演習課題:
以下に示す営業リスト管理に関する文章のうち、「営業リストを管理する上で整理しておくべきこと」から「ど)を案件ごとに管理します。」までの箇所をすべて、一字も変えずに書き出してください。

提示文:
営業リストを管理する上で整理しておくべきこと

営業 リスト 管理

「営業リストを管理しているのに、営業の効率も精度もなかなか上がらないのはなぜ?」「手間をかけて営業リストを作成することにメリットはあるの?」このようなお悩みを抱える営業マネージャーの方や営業マンの方は多いかも知れません。

営業活動は、営業マンの個人プレーではなく組織として行っていくべきものであるという考え方が一般的にも認知され始めており、組織としてどの見込み顧客層にアプローチするかという点で、営業リスト管理の重要性も高まっています。

本記事では、営業リストの管理重要性について紹介した上で、具体的に営業リストを管理する手順について解説します。

営業リストの管理とは

営業リストの管理とは、アプローチすべき見込み顧客の情報をリスト化して適切に管理・活用することです。営業活動を行う上で、営業先の情報をきれいに管理しておくことは大切です。見込み顧客の属性情報やコンタクト情報(電話番号やメールアドレスなど)を案件ごとに管理します。

具体的にどのような情報・項目を管理するのかについては、企業や営業組織ごとに営業手法は異なります。そのため自社の営業手法に合わせてどのような情報を管理するのかについて考えると良いでしょう。

例えば、電話営業をするのであれば、電話番号が必須になります。メールアドレスや住所等の情報を持っていても、電話営業をすることはできません。

営業リストの管理がなぜ大切なのか?

では、なぜ営業リストを管理することが大切なのでしょうか?ここでは、営業リストの管理が大切である理由について3点紹介していきます。

売上に直結するため

適切に営業リストの管理することは、売上のアップに直結します。なぜなら、営業担当者が、どの見込み顧客に対してアプローチをすべきかがリストによって明確化され、見込み顧客に適したアクションが起こせるようになるためです。

さらに、営業リスト化されていれば、その都度顧客の電話場号や担当者名などを記録していかなくてもよいため、効率的に営業活動を行うことができます。

提供データ:
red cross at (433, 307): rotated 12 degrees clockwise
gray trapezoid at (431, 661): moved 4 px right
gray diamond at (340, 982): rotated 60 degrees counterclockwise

正解:
営業リストを管理する上で整理しておくべきこと

営業 リスト 管理

「営業リストを管理しているのに、営業の効率も精度もなかなか上がらないのはなぜ?」「手間をかけて営業リストを作成することにメリットはあるの?」このようなお悩みを抱える営業マネージャーの方や営業マンの方は多いかも知れません。

営業活動は、営業マンの個人プレーではなく組織として行っていくべきものであるという考え方が一般的にも認知され始めており、組織としてどの見込み顧客層にアプローチするかという点で、営業リスト管理の重要性も高まっています。

本記事では、営業リストの管理重要性について紹介した上で、具体的に営業リストを管理する手順について解説します。

営業リストの管理とは

営業リストの管理とは、アプローチすべき見込み顧客の情報をリスト化して適切に管理・活用することです。営業活動を行う上で、営業先の情報をきれいに管理しておくことは大切です。見込み顧客の属性情報やコンタクト情報(電話番号やメールアドレスなど)を案件ごとに管理します。